● What is needed: You are asked to write out the full listing exactly as it stands.
■ ■ ■ ■ ■ ■ ■
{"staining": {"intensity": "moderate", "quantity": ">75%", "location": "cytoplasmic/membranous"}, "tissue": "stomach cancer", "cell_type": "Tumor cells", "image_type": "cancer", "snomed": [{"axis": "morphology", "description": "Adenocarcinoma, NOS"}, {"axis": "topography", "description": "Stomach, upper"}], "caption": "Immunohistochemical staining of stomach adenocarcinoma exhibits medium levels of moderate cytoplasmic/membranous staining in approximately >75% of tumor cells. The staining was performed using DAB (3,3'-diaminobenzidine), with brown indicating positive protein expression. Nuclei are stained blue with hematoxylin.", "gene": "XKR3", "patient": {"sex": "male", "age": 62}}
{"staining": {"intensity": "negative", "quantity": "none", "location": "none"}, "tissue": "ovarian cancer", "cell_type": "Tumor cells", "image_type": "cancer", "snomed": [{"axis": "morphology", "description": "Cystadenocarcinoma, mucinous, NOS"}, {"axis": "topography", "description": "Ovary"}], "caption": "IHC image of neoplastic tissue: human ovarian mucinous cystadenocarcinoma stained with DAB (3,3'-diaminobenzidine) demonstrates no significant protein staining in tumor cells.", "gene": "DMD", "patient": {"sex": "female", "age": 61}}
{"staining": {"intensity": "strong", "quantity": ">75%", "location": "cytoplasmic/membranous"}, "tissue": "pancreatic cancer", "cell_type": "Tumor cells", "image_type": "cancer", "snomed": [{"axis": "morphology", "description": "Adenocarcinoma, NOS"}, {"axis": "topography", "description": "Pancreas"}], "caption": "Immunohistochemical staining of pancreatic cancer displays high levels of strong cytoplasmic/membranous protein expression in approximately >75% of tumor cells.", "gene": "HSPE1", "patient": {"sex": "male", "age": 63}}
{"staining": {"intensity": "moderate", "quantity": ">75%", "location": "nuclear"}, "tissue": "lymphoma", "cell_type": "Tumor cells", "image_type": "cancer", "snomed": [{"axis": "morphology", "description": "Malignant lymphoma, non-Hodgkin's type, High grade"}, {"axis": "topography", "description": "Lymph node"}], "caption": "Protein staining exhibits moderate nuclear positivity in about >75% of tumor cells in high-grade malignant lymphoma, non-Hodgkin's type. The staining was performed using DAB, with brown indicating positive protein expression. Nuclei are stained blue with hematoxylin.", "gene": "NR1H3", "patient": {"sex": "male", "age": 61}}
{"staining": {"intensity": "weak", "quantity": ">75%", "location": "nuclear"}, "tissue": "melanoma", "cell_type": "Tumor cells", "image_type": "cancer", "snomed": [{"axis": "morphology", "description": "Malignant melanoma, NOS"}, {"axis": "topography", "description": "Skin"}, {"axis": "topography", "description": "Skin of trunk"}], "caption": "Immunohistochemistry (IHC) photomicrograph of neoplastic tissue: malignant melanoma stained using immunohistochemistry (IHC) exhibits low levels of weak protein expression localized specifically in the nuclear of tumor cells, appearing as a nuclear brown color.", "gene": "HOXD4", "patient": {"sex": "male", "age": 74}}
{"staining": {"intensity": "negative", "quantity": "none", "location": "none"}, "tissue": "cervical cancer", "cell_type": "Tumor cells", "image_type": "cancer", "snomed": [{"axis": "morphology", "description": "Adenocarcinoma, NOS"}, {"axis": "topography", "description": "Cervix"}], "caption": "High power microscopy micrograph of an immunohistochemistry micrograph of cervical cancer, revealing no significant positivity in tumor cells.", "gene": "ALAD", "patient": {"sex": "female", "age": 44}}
■ ■ ■ ■ ■ ■ ■
● Written answer:
{"staining": {"intensity": "moderate", "quantity": ">75%", "location": "cytoplasmic/membranous"}, "tissue": "stomach cancer", "cell_type": "Tumor cells", "image_type": "cancer", "snomed": [{"axis": "morphology", "description": "Adenocarcinoma, NOS"}, {"axis": "topography", "description": "Stomach, upper"}], "caption": "Immunohistochemical staining of stomach adenocarcinoma exhibits medium levels of moderate cytoplasmic/membranous staining in approximately >75% of tumor cells. The staining was performed using DAB (3,3'-diaminobenzidine), with brown indicating positive protein expression. Nuclei are stained blue with hematoxylin.", "gene": "XKR3", "patient": {"sex": "male", "age": 62}}
{"staining": {"intensity": "negative", "quantity": "none", "location": "none"}, "tissue": "ovarian cancer", "cell_type": "Tumor cells", "image_type": "cancer", "snomed": [{"axis": "morphology", "description": "Cystadenocarcinoma, mucinous, NOS"}, {"axis": "topography", "description": "Ovary"}], "caption": "IHC image of neoplastic tissue: human ovarian mucinous cystadenocarcinoma stained with DAB (3,3'-diaminobenzidine) demonstrates no significant protein staining in tumor cells.", "gene": "DMD", "patient": {"sex": "female", "age": 61}}
{"staining": {"intensity": "strong", "quantity": ">75%", "location": "cytoplasmic/membranous"}, "tissue": "pancreatic cancer", "cell_type": "Tumor cells", "image_type": "cancer", "snomed": [{"axis": "morphology", "description": "Adenocarcinoma, NOS"}, {"axis": "topography", "description": "Pancreas"}], "caption": "Immunohistochemical staining of pancreatic cancer displays high levels of strong cytoplasmic/membranous protein expression in approximately >75% of tumor cells.", "gene": "HSPE1", "patient": {"sex": "male", "age": 63}}
{"staining": {"intensity": "moderate", "quantity": ">75%", "location": "nuclear"}, "tissue": "lymphoma", "cell_type": "Tumor cells", "image_type": "cancer", "snomed": [{"axis": "morphology", "description": "Malignant lymphoma, non-Hodgkin's type, High grade"}, {"axis": "topography", "description": "Lymph node"}], "caption": "Protein staining exhibits moderate nuclear positivity in about >75% of tumor cells in high-grade malignant lymphoma, non-Hodgkin's type. The staining was performed using DAB, with brown indicating positive protein expression. Nuclei are stained blue with hematoxylin.", "gene": "NR1H3", "patient": {"sex": "male", "age": 61}}
{"staining": {"intensity": "weak", "quantity": ">75%", "location": "nuclear"}, "tissue": "melanoma", "cell_type": "Tumor cells", "image_type": "cancer", "snomed": [{"axis": "morphology", "description": "Malignant melanoma, NOS"}, {"axis": "topography", "description": "Skin"}, {"axis": "topography", "description": "Skin of trunk"}], "caption": "Immunohistochemistry (IHC) photomicrograph of neoplastic tissue: malignant melanoma stained using immunohistochemistry (IHC) exhibits low levels of weak protein expression localized specifically in the nuclear of tumor cells, appearing as a nuclear brown color.", "gene": "HOXD4", "patient": {"sex": "male", "age": 74}}
{"staining": {"intensity": "negative", "quantity": "none", "location": "none"}, "tissue": "cervical cancer", "cell_type": "Tumor cells", "image_type": "cancer", "snomed": [{"axis": "morphology", "description": "Adenocarcinoma, NOS"}, {"axis": "topography", "description": "Cervix"}], "caption": "High power microscopy micrograph of an immunohistochemistry micrograph of cervical cancer, revealing no significant positivity in tumor cells.", "gene": "ALAD", "patient": {"sex": "female", "age": 44}}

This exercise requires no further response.